Niels Arden Oplev: When producer Søren Stærmose asked me to adapt a Swedish detective novel, I was in the middle of making another film. I hadn’t read the novel, in fact I’d never even heard of it. Perhaps a little arrogantly, I refused by saying: why make yet another Swedish thriller?

Luckily, Søren came back later to convince me. In the meantime, several people had mentioned the book to me. So I read it and thought it was great. It’s no ordinary detective novel, but a real drama with real characters. I’d never directed a thriller before, but all the necessary dramatic ingredients were there. Of course, I knew the film had to be exciting, with elements of action, but above all I tried to foreground the interesting side of the characters.

What was your first impression of the screenplay?
I read the first script which shortened the film to a 90-minute version, but I felt it had lost all the appeal of the book. So I asked for a two-and-a-half hour version to be worked on. I also asked them to better express the country’s soul and for the focus to be shifted back to the novel.

My aim was to make a film in a Scandinavian atmosphere with a European quality combined with US expertise in thrillers, drawing inspiration from films such as Nikita, The Silence of the Lambs and Zodiac. I also wanted to give greater emphasis to the story between Lisbeth Salander and the lawyer Nils Bjurman, which was completely eclipsed in the first script. For it’s an essential aspect, a real film within a film, which gives colour to everything that happens in the other part of the film.

You filmed the violence in a very raw style.
I was a little apprehensive about the scenes of violence, for they took me back to my debut films, which were very dark. I wanted to shoot them in a very realistic way and avoid clichés, in particular during the rape scene, which certainly isn’t meant to be entertaining. I thus had to unleash the demons of darkness.

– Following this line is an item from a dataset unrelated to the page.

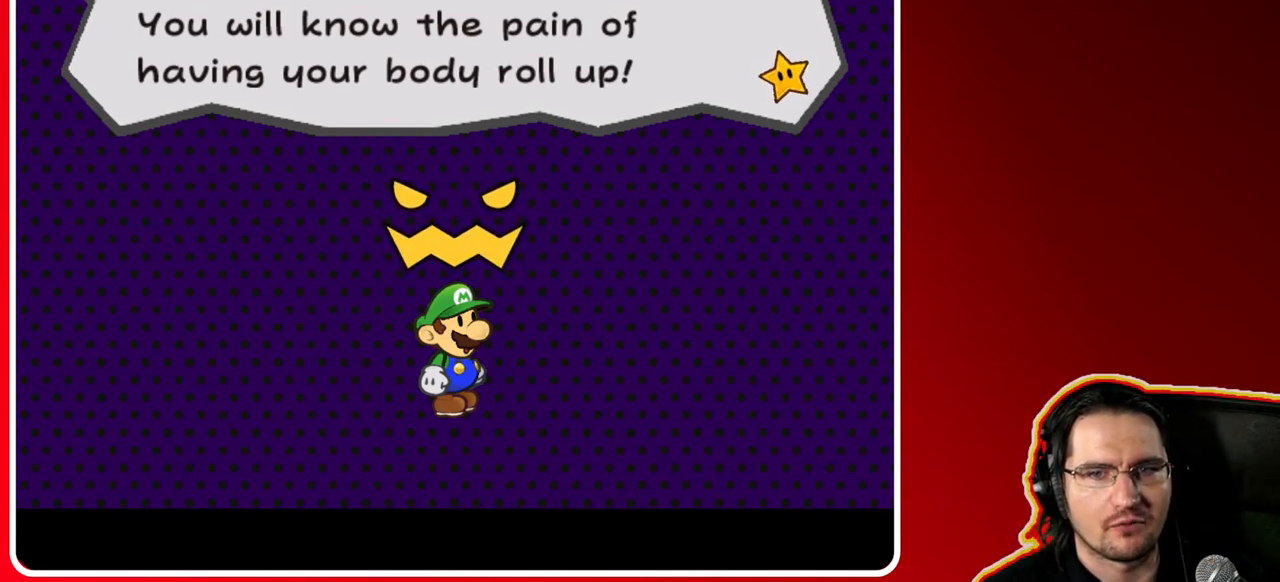
{"buttons": [], "left_stick": "center", "right_stick": "center", "events": [[217, "A", "up"]]}
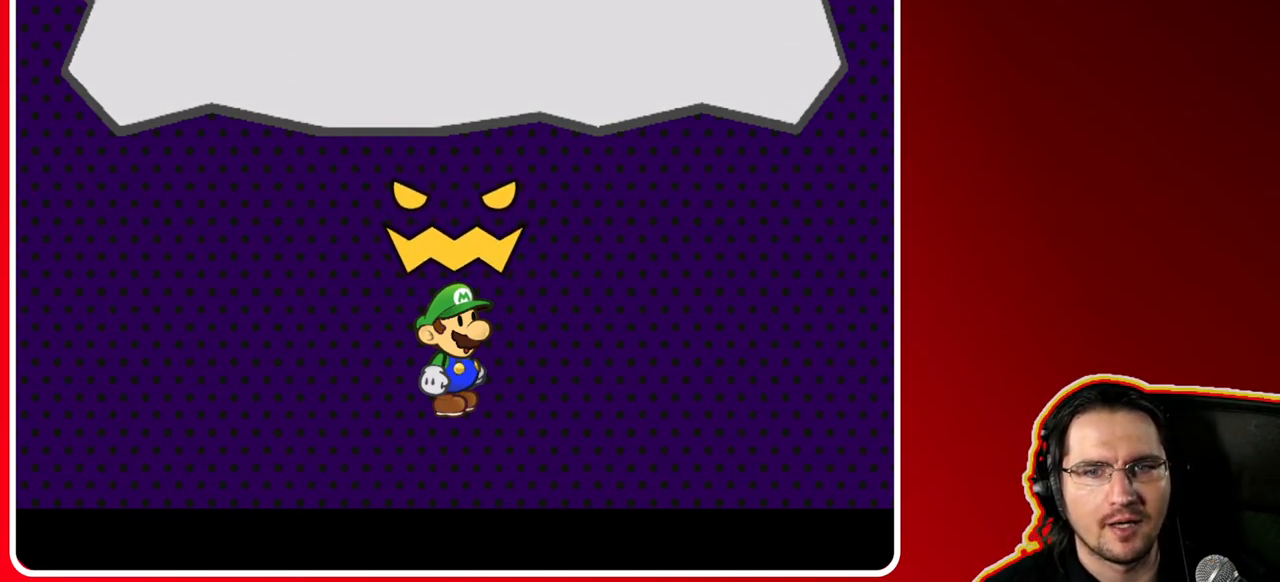
{"buttons": [], "left_stick": "center", "right_stick": "center", "events": []}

I knew it would be shocking, but approaching these scenes differently would have been a betrayal of Stieg Larsson’s views on violence against women in Sweden.

How did you direct the actors?
By choosing actors with a strong personality like Noomi Rapace and Michael Nyqvist, I knew this would lead to problems and debates, but that it would improve the film by bringing nuances. They were very sensitive to their characters. We gave the two main protagonists more equal roles than in the book. An entire film (75 minutes) passes by before they meet each other: it’s a very unusual dramatic structure, but all the episodes in these two parallel lives colour their future encounter.

Was the editing phase straightforward?
It was a decisive phase. For example, it was during this stage that the idea emerged for the black images of Harriet, which haunt Blomkvist like a ghost. We presented a 3hr30min version to a group of around 20 trusted acquaintances. Until then, I had practically convinced my producer to make a three-and-a-half film like Doctor Zhivago, with an interval in the middle.

But I found this version a bit slow and the panel of viewers reckoned that although it was a good film as it was, it could be outstanding with a run time of two-and-a-half hours. I thus had to make some hard decisions. I said to the editor: I’m going away for three days, cut the film and I’ll cry when I get back. Then we put the finishing touches to it. The hardest part was abandoning the love story between Blomkvist and Erika Berger: the film thus became tighter and the relationship between Blomkvist and Salander came out more strongly. But I put all the rest back in the TV version.